I've been living this challenge directly. At Mercado Livre, we implemented AI-driven lead qualification within our Inside Sales operation for SMB and Long Tail segments. The results were meaningful: a 35% reduction in Customer Acquisition Cost (CAC) without any loss in conversion performance.

Here's what I've learned.

The Problem AI Actually Solves

Before deploying any tool, you need to be honest about the problem you're trying to solve. In Inside Sales, the most costly inefficiency isn't usually a lack of effort — it's misdirected effort. SDRs spending time on leads that will never convert. Closers chasing prospects who aren't the right fit. Contact cadences applied uniformly regardless of intent signals.

AI doesn't magically generate more revenue.

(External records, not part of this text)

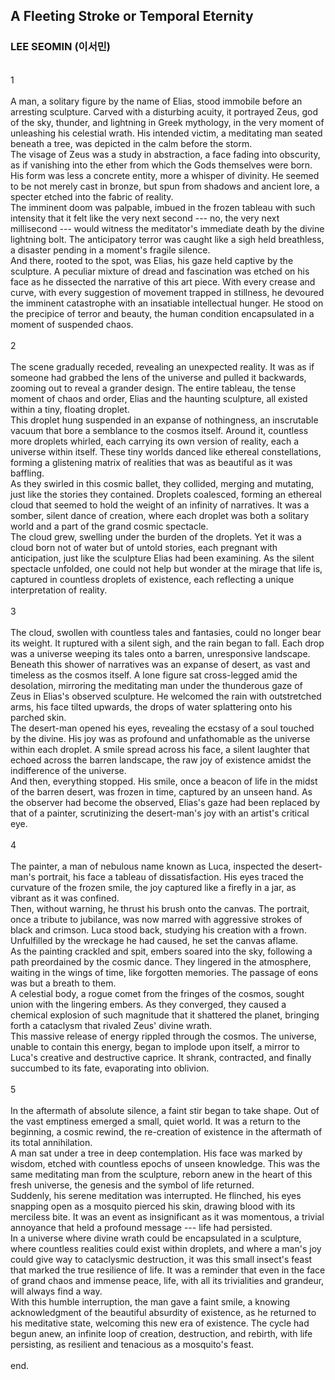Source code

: ## A Fleeting Stroke or Temporal Eternity

### LEE SEOMIN (이서민)

\
1\
\
A man, a solitary figure by the name of Elias, stood immobile before an
arresting sculpture. Carved with a disturbing acuity, it portrayed Zeus,
god of the sky, thunder, and lightning in Greek mythology, in the very
moment of unleashing his celestial wrath. His intended victim, a
meditating man seated beneath a tree, was depicted in the calm before
the storm.\
The visage of Zeus was a study in abstraction, a face fading into
obscurity, as if vanishing into the ether from which the Gods themselves
were born. His form was less a concrete entity, more a whisper of
divinity. He seemed to be not merely cast in bronze, but spun from
shadows and ancient lore, a specter etched into the fabric of reality.\
The imminent doom was palpable, imbued in the frozen tableau with such
intensity that it felt like the very next second --- no, the very next
millisecond --- would witness the meditator's immediate death by the
divine lightning bolt. The anticipatory terror was caught like a sigh
held breathless, a disaster pending in a moment's fragile silence.\
And there, rooted to the spot, was Elias, his gaze held captive by the
sculpture. A peculiar mixture of dread and fascination was etched on his
face as he dissected the narrative of this art piece. With every crease
and curve, with every suggestion of movement trapped in stillness, he
devoured the imminent catastrophe with an insatiable intellectual
hunger. He stood on the precipice of terror and beauty, the human
condition encapsulated in a moment of suspended chaos.\
\
2\
\
The scene gradually receded, revealing an unexpected reality. It was as
if someone had grabbed the lens of the universe and pulled it backwards,
zooming out to reveal a grander design. The entire tableau, the tense
moment of chaos and order, Elias and the haunting sculpture, all existed
within a tiny, floating droplet.\
This droplet hung suspended in an expanse of nothingness, an inscrutable
vacuum that bore a semblance to the cosmos itself. Around it, countless
more droplets whirled, each carrying its own version of reality, each a
universe within itself. These tiny worlds danced like ethereal
constellations, forming a glistening matrix of realities that was as
beautiful as it was baffling.\
As they swirled in this cosmic ballet, they collided, merging and
mutating, just like the stories they contained. Droplets coalesced,
forming an ethereal cloud that seemed to hold the weight of an infinity
of narratives. It was a somber, silent dance of creation, where each
droplet was both a solitary world and a part of the grand cosmic
spectacle.\
The cloud grew, swelling under the burden of the droplets. Yet it was a
cloud born not of water but of untold stories, each pregnant with
anticipation, just like the sculpture Elias had been examining. As the
silent spectacle unfolded, one could not help but wonder at the mirage
that life is, captured in countless droplets of existence, each
reflecting a unique interpretation of reality.\
\
3\
\
The cloud, swollen with countless tales and fantasies, could no longer
bear its weight. It ruptured with a silent sigh, and the rain began to
fall. Each drop was a universe weeping its tales onto a barren,
unresponsive landscape.\
Beneath this shower of narratives was an expanse of desert, as vast and
timeless as the cosmos itself. A lone figure sat cross-legged amid the
desolation, mirroring the meditating man under the thunderous gaze of
Zeus in Elias's observed sculpture. He welcomed the rain with
outstretched arms, his face tilted upwards, the drops of water
splattering onto his parched skin.\
The desert-man opened his eyes, revealing the ecstasy of a soul touched
by the divine. His joy was as profound and unfathomable as the universe
within each droplet. A smile spread across his face, a silent laughter
that echoed across the barren landscape, the raw joy of existence amidst
the indifference of the universe.\
And then, everything stopped. His smile, once a beacon of life in the
midst of the barren desert, was frozen in time, captured by an unseen
hand. As the observer had become the observed, Elias's gaze had been
replaced by that of a painter, scrutinizing the desert-man's joy with an
artist's critical eye.\
\
4\
\
The painter, a man of nebulous name known as Luca, inspected the
desert-man's portrait, his face a tableau of dissatisfaction. His eyes
traced the curvature of the frozen smile, the joy captured like a
firefly in a jar, as vibrant as it was confined.\
Then, without warning, he thrust his brush onto the canvas. The
portrait, once a tribute to jubilance, was now marred with aggressive
strokes of black and crimson. Luca stood back, studying his creation
with a frown. Unfulfilled by the wreckage he had caused, he set the
canvas aflame.\
As the painting crackled and spit, embers soared into the sky, following
a path preordained by the cosmic dance. They lingered in the atmosphere,
waiting in the wings of time, like forgotten memories. The passage of
eons was but a breath to them.\
A celestial body, a rogue comet from the fringes of the cosmos, sought
union with the lingering embers. As they converged, they caused a
chemical explosion of such magnitude that it shattered the planet,
bringing forth a cataclysm that rivaled Zeus' divine wrath.\
This massive release of energy rippled through the cosmos. The universe,
unable to contain this energy, began to implode upon itself, a mirror to
Luca's creative and destructive caprice. It shrank, contracted, and
finally succumbed to its fate, evaporating into oblivion.\
\
5\
\
In the aftermath of absolute silence, a faint stir began to take shape.
Out of the vast emptiness emerged a small, quiet world. It was a return
to the beginning, a cosmic rewind, the re-creation of existence in the
aftermath of its total annihilation.\
A man sat under a tree in deep contemplation. His face was marked by
wisdom, etched with countless epochs of unseen knowledge. This was the
same meditating man from the sculpture, reborn anew in the heart of this
fresh universe, the genesis and the symbol of life returned.\
Suddenly, his serene meditation was interrupted. He flinched, his eyes
snapping open as a mosquito pierced his skin, drawing blood with its
merciless bite. It was an event as insignificant as it was momentous, a
trivial annoyance that held a profound message --- life had persisted.\
In a universe where divine wrath could be encapsulated in a sculpture,
where countless realities could exist within droplets, and where a man's
joy could give way to cataclysmic destruction, it was this small
insect's feast that marked the true resilience of life. It was a
reminder that even in the face of grand chaos and immense peace, life,
with all its trivialities and grandeur, will always find a way.\
With this humble interruption, the man gave a faint smile, a knowing
acknowledgment of the beautiful absurdity of existence, as he returned
to his meditative state, welcoming this new era of existence. The cycle
had begun anew, an infinite loop of creation, destruction, and rebirth,
with life persisting, as resilient and tenacious as a mosquito's feast.\
\
end.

What it does is redirect the same effort toward higher-probability opportunities. That's where the CAC improvement comes from: not doing more, but doing the right things, with the right leads, at the right time.

What We Implemented

Our AI implementation focused on three areas:

1. Lead Scoring & Prioritization

We trained a model on historical conversion data — deal size, segment, first-contact behavior, digital signals — to score inbound and outbound leads before they hit the SDR queue. This replaced a largely manual triage process that depended heavily on rep intuition.

The result was a meaningful improvement in the quality of leads entering the funnel, without reducing volume.

2. Cadence Optimization

Rather than applying the same contact cadence to all leads, we used behavioral signals to dynamically adjust timing and channel (phone, email, WhatsApp) per lead profile. Leads showing higher engagement got faster, more intensive follow-up. Lower-signal leads received lighter, longer cadences.

3. Churn and Reactivation Prediction

We applied predictive models to identify at-risk accounts and flag reactivation opportunities before they became lost deals. This fed directly into our Customer Success collaboration, enabling proactive outreach.

What AI Cannot Replace

This is the part that often gets skipped in the excitement. AI in sales only works well when:

  • Your data is clean. Garbage in, garbage out. If your CRM is a mess of duplicate records, inconsistent tagging, and missing fields, an AI model will amplify those problems.
  • Your process is documented. AI optimizes a process — it doesn't create one. If your sales motion is unclear, automation will just execute confusion faster.
  • Your team understands the "why." Reps who don't understand why a lead is being scored a certain way will ignore the scoring. Training and change management are non-negotiable.

The Outcome

At the end of the day, the most important thing wasn't the technology — it was the discipline of measurement that the initiative forced on us. To implement AI well, we had to define our KPIs with more precision than ever before. We had to clean our CRM. We had to document our cadences. Those foundations created value even independent of the AI layer.

The 35% CAC reduction was real. But the real lesson is that AI accelerates and amplifies what's already there. Build the fundamentals first.

Looking Ahead

The next frontier in Inside Sales AI isn't just lead scoring — it's conversational AI assisting reps in real time, and generative tools that help personalize outreach at scale without losing authenticity. The teams that will win are those investing now in clean data, documented processes, and a culture that treats experimentation as normal.

If you're thinking about how to start, start small: pick one bottleneck, instrument it properly, and measure rigorously. The compounding effects of incremental improvements, executed with discipline, are what build durable competitive advantage.